**WORK ORDER**: Run through the records and show each line that includes the string "reset".

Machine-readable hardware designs
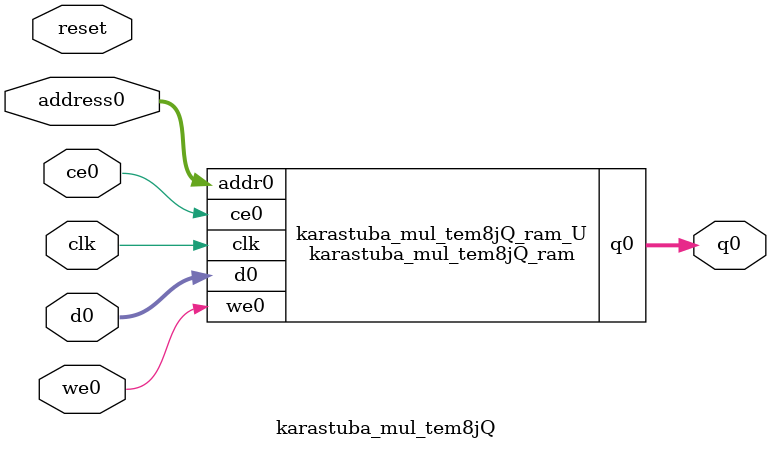
<source format=v>
`timescale 1 ns / 1 ps
module karastuba_mul_tem8jQ_ram (addr0, ce0, d0, we0, q0,  clk);

parameter DWIDTH = 32;
parameter AWIDTH = 7;
parameter MEM_SIZE = 128;

input[AWIDTH-1:0] addr0;
input ce0;
input[DWIDTH-1:0] d0;
input we0;
output reg[DWIDTH-1:0] q0;
input clk;

(* ram_style = "block" *)reg [DWIDTH-1:0] ram[0:MEM_SIZE-1];




always @(posedge clk)  
begin 
    if (ce0) begin
        if (we0) 
            ram[addr0] <= d0; 
        q0 <= ram[addr0];
    end
end


endmodule

`timescale 1 ns / 1 ps
module karastuba_mul_tem8jQ(
    reset,
    clk,
    address0,
    ce0,
    we0,
    d0,
    q0);

parameter DataWidth = 32'd32;
parameter AddressRange = 32'd128;
parameter AddressWidth = 32'd7;
input reset;
input clk;
input[AddressWidth - 1:0] address0;
input ce0;
input we0;
input[DataWidth - 1:0] d0;
output[DataWidth - 1:0] q0;



karastuba_mul_tem8jQ_ram karastuba_mul_tem8jQ_ram_U(
    .clk( clk ),
    .addr0( address0 ),
    .ce0( ce0 ),
    .we0( we0 ),
    .d0( d0 ),
    .q0( q0 ));

endmodule


</source>
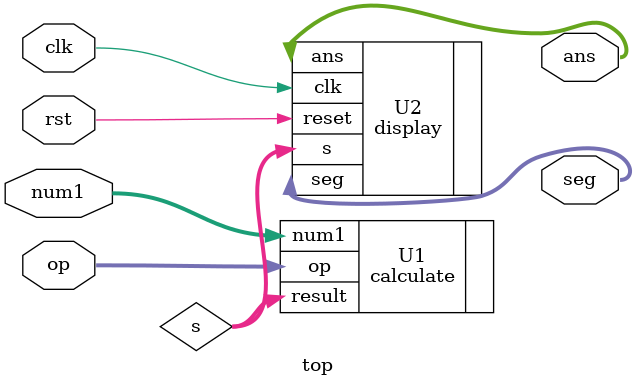
<source format=v>
`timescale 1ns / 1ps


module top(
    input clk,
    input rst,
    input [2:0] op,
    input [7:0] num1,
    output [7:0] ans,
    output [6:0] seg
    );
    wire [31:0] s;
    calculate U1(.num1(num1),.op(op),.result(s));
    
    display U2(.clk(clk),.reset(rst),.s(s),.ans(ans),.seg(seg));
endmodule

</source>
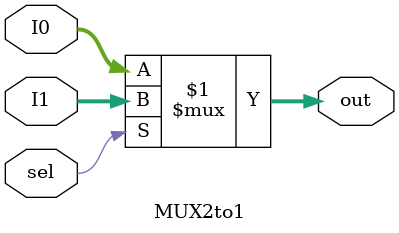
<source format=v>
module MUX2to1 #(parameter W = 32)(
    input [W-1:0] I0,I1,
    input sel,
    output [W-1:0] out

);

assign out = sel ? I1 : I0 ;

endmodule
</source>
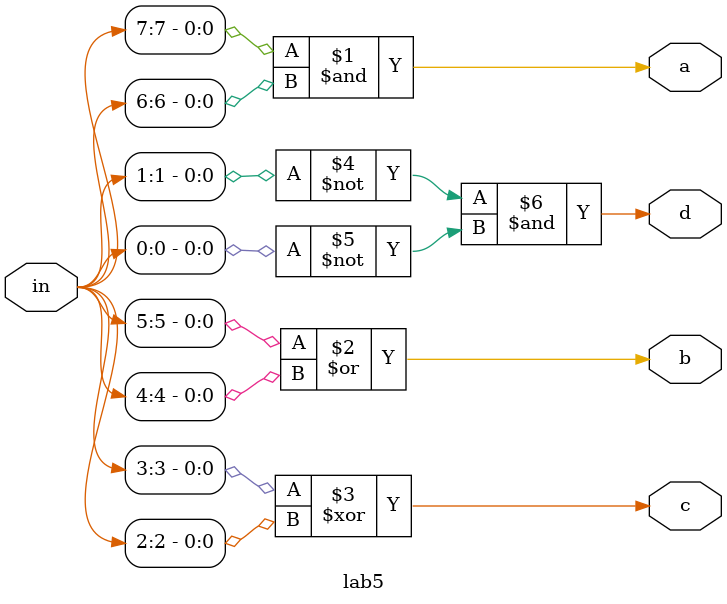
<source format=v>
module lab5 (
              input [7:0] in,
              output a,b,c,d
            );

  
assign  a = in[7]&in[6];
assign  b = in[5]|in[4];
assign  c = in[3]^in[2];
assign  d = (~in[1]) & (~in[0]);

endmodule
</source>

**REPLY TO THE EXERCISE**:
    reset,
input reset;
    display U2(.clk(clk),.reset(rst),.s(s),.ans(ans),.seg(seg));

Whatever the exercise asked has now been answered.